United Kingdom - Management of Premier Foods under Pressure Following Profit Warning12 Jul 2011 • by Natalie Aster
The management of UK food producer Premier Foods is under pressure after the firm was forced to issue a profit warning on the back of rising commodity prices and falling demand. The company now expects to deliver a trading profit of between GBP65mn and GBP70mn for the first half of 2011, down from GBP94mn in H110. The firm's shares fell by over 10% on the news and this particularly volatile movement can be attributed to the news coming shortly after Premier held an upbeat investor meeting in May. These contradictory updates have increased investor unrest and The Sunday Times has reported that a group of shareholders have called on the firm's chairman to seek an immediate replacement for outgoing CEO Robert Schofield, who is due to step down before April 2012.

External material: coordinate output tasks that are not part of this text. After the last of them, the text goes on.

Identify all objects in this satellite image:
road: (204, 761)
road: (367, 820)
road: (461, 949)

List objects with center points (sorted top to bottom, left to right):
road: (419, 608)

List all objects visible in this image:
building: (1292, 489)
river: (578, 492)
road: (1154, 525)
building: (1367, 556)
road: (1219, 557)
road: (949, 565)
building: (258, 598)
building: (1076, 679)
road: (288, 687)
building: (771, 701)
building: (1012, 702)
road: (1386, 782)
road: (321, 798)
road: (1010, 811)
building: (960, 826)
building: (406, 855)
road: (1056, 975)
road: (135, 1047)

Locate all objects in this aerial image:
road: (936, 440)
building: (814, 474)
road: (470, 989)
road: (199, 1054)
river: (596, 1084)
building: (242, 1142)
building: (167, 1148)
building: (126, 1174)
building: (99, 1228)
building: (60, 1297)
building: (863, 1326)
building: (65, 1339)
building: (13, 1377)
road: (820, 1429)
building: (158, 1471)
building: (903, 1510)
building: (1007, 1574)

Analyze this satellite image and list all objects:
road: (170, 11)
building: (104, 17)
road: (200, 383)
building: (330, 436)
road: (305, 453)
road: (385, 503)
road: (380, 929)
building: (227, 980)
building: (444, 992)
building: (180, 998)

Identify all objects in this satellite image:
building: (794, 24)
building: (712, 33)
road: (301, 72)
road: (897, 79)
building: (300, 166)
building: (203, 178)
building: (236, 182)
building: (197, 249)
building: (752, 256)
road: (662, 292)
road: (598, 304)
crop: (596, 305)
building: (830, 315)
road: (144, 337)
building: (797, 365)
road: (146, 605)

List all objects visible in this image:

Premier is one of the UK's leading food companies and owns many of the most recognisable domestic food brands, including Hovis bread, Homepride cooking sauces and Mr Kipling cakes. Premier foods expanded aggressively between 2005 and 2007 and became synonymous with the exuberance associated with easy credit, having borrowed money to fund the takeover of the UK arm of Campbell's Soup in 2006 and Hovis maker RHM in 2007. As credit conditions worsened, Premier's interest payments rocketed, contributing to hefty pre-tax losses in both 2007 and 2008. Eventually, the firm was forced to recapitalise with a heavily dilutive share issue in 2009 that raised GBP379mn, but profits continue to be weighed down by high debt payments.
In early 2011 Premier announced the sale of its meat-free business, which includes the Quorn brand, to Exponent Private Equity for GBP205mn (US$328mn) and followed this with the sale of its canning operation to Princes for GBP182mn. The sale of these units helped trim Premier's debts and it now looks like a much more financially stable operation. However, while the company no longer looks in a perilous position, there remain question marks about its long term performance, with many parts of its portfolio positioned in low growth, low margin sectors.
As well as being hit by rising commodity prices and falling demand, Premier's first half results were impacted by a delisting of its Hovis bread brand by UK retailer Tesco after the firm attempted to raise its prices. Traditionally, firms such as Premier, which control a number of very popular brands, are in a strong position to negotiate, as consumers will expect to see their brands on shelves. However, this strength is diminishing due to weak consumer confidence and the growing popularity of private-label alternatives. While Premier attempted to play down the delisting and insists the issue is now resolved, the increasing popularity of private labels as an alternative to branded products has clearly strengthened retailers' hands. It is notable that the bread category is particularly exposed to the threat from private labels and it is here that Tesco was willing to test its hand. Indeed, the drop in Premier's profit over this period suggests that it was obliged to bear the brunt of the impact from rising commodity costs during the period.
These weaknesses are compounded by continued questions over the firm's leadership - with incumbent CEO Schofield held responsible for the company's disastrous debt-fuelled expansion. As such, Premier's share price has failed to rally significantly, despite its increasing financial stability (see chart) and it may be that investors are waiting to see the quality of Schofield's replacement before putting their trust in a firm that had such a major blow up.